Das Woodstock-Festival überstrahlt nun einmal alles. Die “Mutter aller Festivals“, könnte man es nennen. Lag und liegt das aber vielleicht daran, dass es die Amerikaner wieder einmal schafften, in Sachen Promotion und Nachverwertung die Nase weiter vorne zu haben?
Immerhin gab es 1970 auf der britischen “Isle Of Wight“ auch ein dreitägiges Festival, auf dem unter anderem THE WHO, TEN YEARS AFTER, Jimi Hendrix, Miles Davis, Joan Baez und, womit wir beim Thema wären, THE DOORS auftraten. Unterlegt mit deren Roadhouse Blues werden wir stimmungsvoll in dieses – letzte, der großen – Festivals herangeführt. Die DVD bringt die typischen Bilder anreisender Hippies und Musikfreaks. Sieht alles nicht viel anders als in Woodstock oder Altamont aus. Zu diesem Zeitpunkt. Die Menschenmenge ist riesig und stellenweise kriegt man was davon mit, dass die “Fans“ sich Zugang verschaffen wollten, ohne Eintritt zu bezahlen. Schließlich gehört, so der weit verbreitete Tenor, die Musik allen! Allerdings standen auch die hohen Ticketpreise in der Kritik.
Nun, die DOORS waren froh ihren Heimatkontinent mal verlassen zu können, denn der berühmte “Zwischenfall“ beim Miami's Dinner Key Auditorium hat zur Absage von 20 Konzerten in den Staaten geführt.
Nun also in England und es ist der 30. August, als die Band nachts um 2 Uhr die Bühne betritt. Davon, dass sie ihre eigene Bühnenbeleuchtung mitbringen sollten, wusste die Band nichts und so war es letztlich ein einzelner roter Scheinwerfer, der diesen Auftritt beleuchtete.

So wurde dieser letzte gefilmte Auftritt der DOORS – es sollten nur zwei weitere Konzerte überhaupt noch folgen, bevor Jim Morrison sich nach Paris verabschiedete – zwar optisch eine leicht düstere Angelegenheit, aber musikalisch waren alle beteiligten in hervorragender Form. Wie eine verschworene Gemeinschaft drängen sich die Vier auf relativ kleinem Raum zusammen.und Robby Krieger demonstriert in Back Door Man bereits eine selten gehörte Fingerfertigkeit. Da hört man bereits, wie gut die Band an diesem Abend – ober besser, in dieser Nacht – drauf ist.

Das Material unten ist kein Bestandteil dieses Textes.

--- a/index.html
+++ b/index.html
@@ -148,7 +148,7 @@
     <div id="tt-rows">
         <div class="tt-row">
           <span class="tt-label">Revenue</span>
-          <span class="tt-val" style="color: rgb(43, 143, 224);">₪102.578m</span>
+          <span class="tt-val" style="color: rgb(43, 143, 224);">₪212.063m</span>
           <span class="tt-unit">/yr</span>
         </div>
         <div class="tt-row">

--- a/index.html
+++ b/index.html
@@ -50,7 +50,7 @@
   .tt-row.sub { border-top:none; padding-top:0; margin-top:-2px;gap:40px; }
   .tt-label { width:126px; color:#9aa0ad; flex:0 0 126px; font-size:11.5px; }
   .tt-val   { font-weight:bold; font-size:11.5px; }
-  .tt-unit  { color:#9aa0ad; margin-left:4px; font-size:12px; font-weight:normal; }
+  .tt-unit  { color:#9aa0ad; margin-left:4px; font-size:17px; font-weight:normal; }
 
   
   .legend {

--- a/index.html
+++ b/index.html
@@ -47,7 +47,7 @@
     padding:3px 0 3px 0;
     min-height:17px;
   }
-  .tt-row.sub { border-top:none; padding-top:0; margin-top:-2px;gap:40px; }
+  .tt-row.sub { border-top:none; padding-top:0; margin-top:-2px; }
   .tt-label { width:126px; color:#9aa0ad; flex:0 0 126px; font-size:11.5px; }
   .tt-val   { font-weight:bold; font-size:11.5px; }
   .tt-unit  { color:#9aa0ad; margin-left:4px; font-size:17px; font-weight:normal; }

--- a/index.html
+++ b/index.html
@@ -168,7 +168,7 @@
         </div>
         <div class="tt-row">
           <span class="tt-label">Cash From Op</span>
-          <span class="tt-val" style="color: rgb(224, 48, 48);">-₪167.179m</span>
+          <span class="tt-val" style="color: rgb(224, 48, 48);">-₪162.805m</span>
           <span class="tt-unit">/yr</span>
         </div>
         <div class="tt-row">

Die Körpersprache Morrisons lässt keine großartigen Emotionen erahnen, das schwelende Gerichtsverfahren wird die Band schon etwas bedrückt haben, aber stimmlich ist er in Bestform. Es gibt so gut wie keine Ansagen, hier spricht nur die Musik für sich. Break On Through kommt richtig druckvoll und faszinierend. Ray Manzarek leitet die Stücke teils mit kleinen Improvisationen ein, so auch When The Music's Over, in dem besonders Morrison zu großer Form aufläuft. Man spürt förmlich, wie ihm das Publikum an den Lippen hängt. Zum Glück setzt keiner die Textzeile “turn out the light“ in die Tat um. Trotz, oder vielleicht gerade wegen, der spärlichen Beleuchtung entwickelt sich hier eine besondere Magie.

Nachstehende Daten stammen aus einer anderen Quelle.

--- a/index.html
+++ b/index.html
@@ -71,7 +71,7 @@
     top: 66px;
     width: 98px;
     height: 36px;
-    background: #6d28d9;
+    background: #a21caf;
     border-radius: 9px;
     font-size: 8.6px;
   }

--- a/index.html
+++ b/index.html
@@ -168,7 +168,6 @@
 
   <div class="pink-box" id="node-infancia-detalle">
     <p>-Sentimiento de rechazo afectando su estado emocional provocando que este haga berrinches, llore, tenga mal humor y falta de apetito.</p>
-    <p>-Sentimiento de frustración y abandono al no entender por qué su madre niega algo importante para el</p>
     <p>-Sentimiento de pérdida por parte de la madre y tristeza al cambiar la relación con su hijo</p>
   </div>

Wundervolle Improvisationen durchziehen Ship Of Fools (und Aufnahmen von den ankommenden Fährschiffen...), aber sind natürlich die bekannten Töne aus dem Intro zu Light My Fire, die das Publikum mal richtig von sich hören lassen. Auch hier tolle, psychedelische Solo-Parts, vor allem von Manzarek, aber auch Krieger begeistert mit seinem einzigartigen Gitarrenspiel

Zum finalen The End-Medley, spielt sich die Band nochmals in einen regelrechten Rausch. Dieses “Jam-Verständnis“ untereinander ist schon besonders und auch Morrison “katapultiert“ sich hier in seine beste, von Lyrik durchzogene Bühnenpersönlichkeit. Das ist schon ein “Happening“, was hier abgeht. Ich kann jetzt nicht aus Erfahrung sprechen, aber ein LSD-Rausch ist nichts dagegen. Nehme ich an.

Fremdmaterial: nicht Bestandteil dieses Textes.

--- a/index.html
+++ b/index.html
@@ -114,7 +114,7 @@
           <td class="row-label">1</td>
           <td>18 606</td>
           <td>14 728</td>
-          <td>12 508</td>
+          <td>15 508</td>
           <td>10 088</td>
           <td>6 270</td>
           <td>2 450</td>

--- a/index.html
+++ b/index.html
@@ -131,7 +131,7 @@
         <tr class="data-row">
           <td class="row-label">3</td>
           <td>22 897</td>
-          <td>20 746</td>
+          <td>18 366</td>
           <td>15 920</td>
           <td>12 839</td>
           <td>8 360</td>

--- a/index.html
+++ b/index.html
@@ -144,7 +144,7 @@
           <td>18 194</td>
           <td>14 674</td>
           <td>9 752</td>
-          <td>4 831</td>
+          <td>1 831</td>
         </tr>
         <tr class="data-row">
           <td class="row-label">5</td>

Der Wermutstropfen ist, dass, wenn Jim Morrison zum letzten Mal “this is the end“ singt, sein eigenes Ende in nicht allzu ferner Zukunft lag.
Hier kann man nochmal sehen und hören, was das für eine wirklich geniale Band war. Einen Einblick und einiges an Hintergrundinformationen erhält man in dem zusätzlich enthaltenen “Feature“, in dem der damalige Manager der Band, sowie Jims einstige Bandkollegen Manzarek, Krieger und Densmore. Zweifellos ein historischer Mitschnitt, der trotz der schwachen Beleuchtung und eines, was die Show angeht, eher zurückhaltenden Morrison, ob der musikalischen Performance empfehlenswert ist.